The bell’s last reverberations surrounded us, embracing us in a final melancholy echo.
“Do you believe in unwanted spirits?” I asked.
He had a faraway look in his eyes. “I don’t believe in spirits, wanted or unwanted, but fascination in the occult and the supernatural has exploded, and we hear about such things all the time. A few years ago more than forty thousand occultists attended a Congrès Spirite et Spiritualiste here in Paris. On the one hand it’s a phenomena. On the other, it’s nothing new. There have been mystics and Freemasons in France since the 1700s, but interest does seem to be greater than ever.”
“Do you think there’s a tangible reason?”
“I’ve read it’s not unusual for people to become overly superstitious and nervous at the end of a century—perhaps that’s all there is to it.

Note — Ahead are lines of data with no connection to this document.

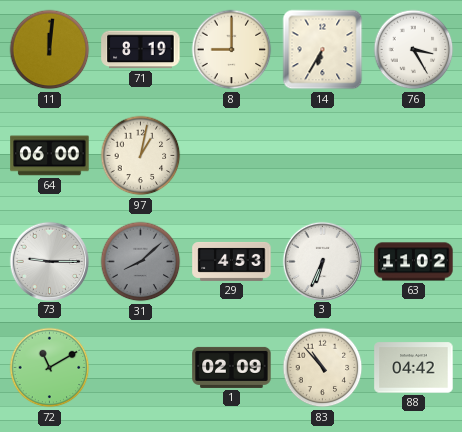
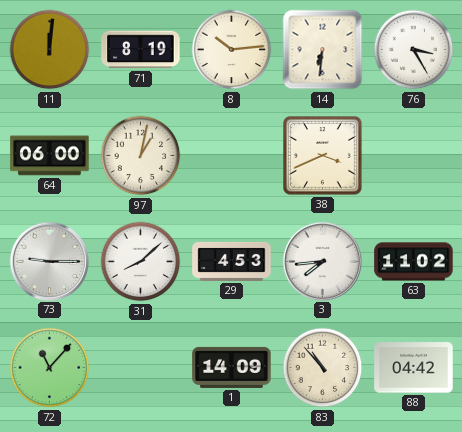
8: 9:00 -> 10:14
14: 6:35 -> 6:31
38: none -> 3:41
31 dial: grey -> white
3: 6:34 -> 7:44
72: 11:10 -> 11:07
1: 02:09 -> 14:09
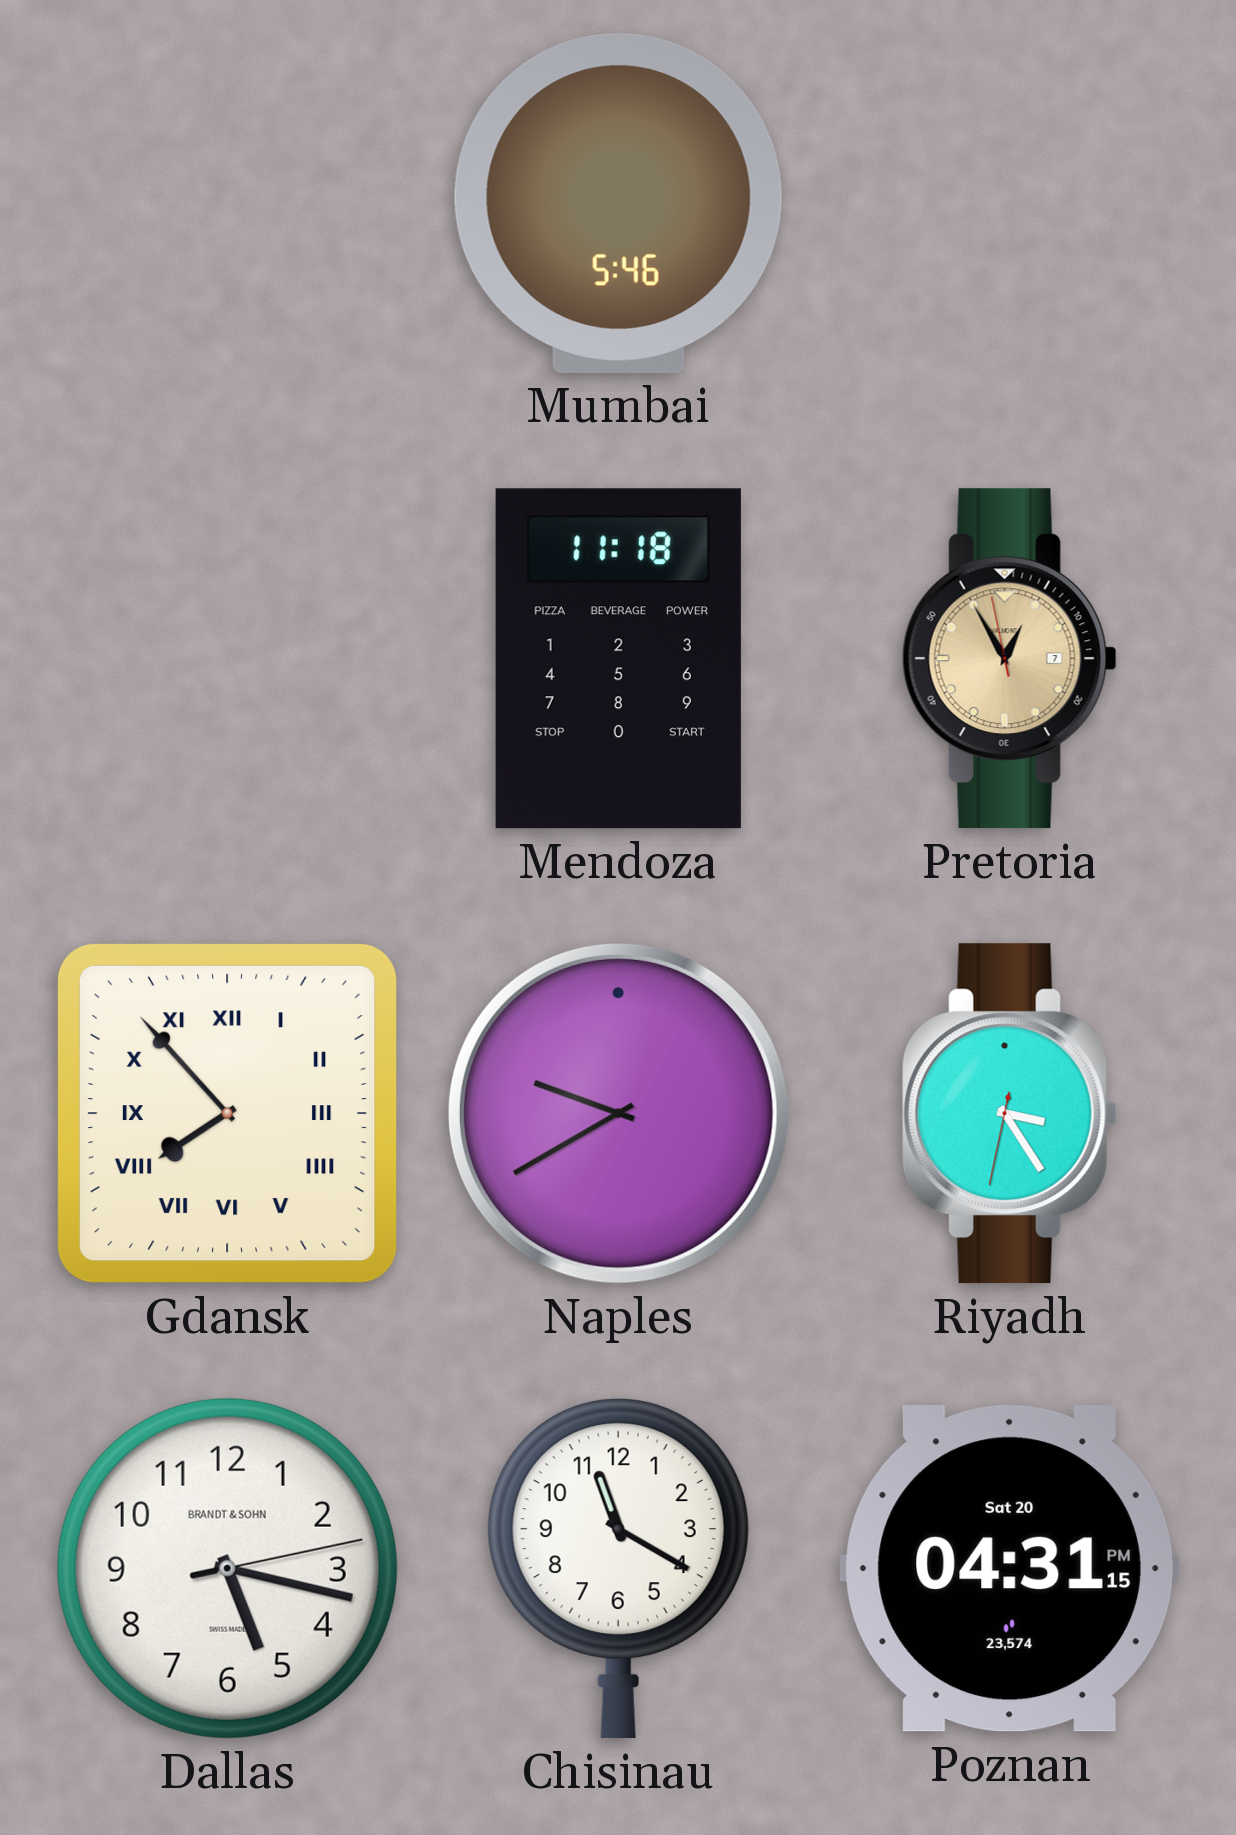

Or perhaps we are experiencing a backlash against positivism, naturalism, and secularism. It’s possible the occult movement has escalated because we are searching for answers that we can’t find through science, reason, and facts. Sometimes I think this preoccupation with the supernatural demonstrates the real tensions wrestling for the soul of France.”
From his expression and the tone in his voice, even I, who didn’t know him well, knew that all this was troubling him.
“Let’s see what is under this dirt.” I picked up a rag and swiped the wall. “Aren’t you supposed to be here inspecting the rooms and making an inventory? This is definitely something that should be included in the museum.”
As I spoke, I felt a burst of chill air blow through the windows. It seemed to reach down, as if it had arms, and press against me, almost as if it were trying to communicate.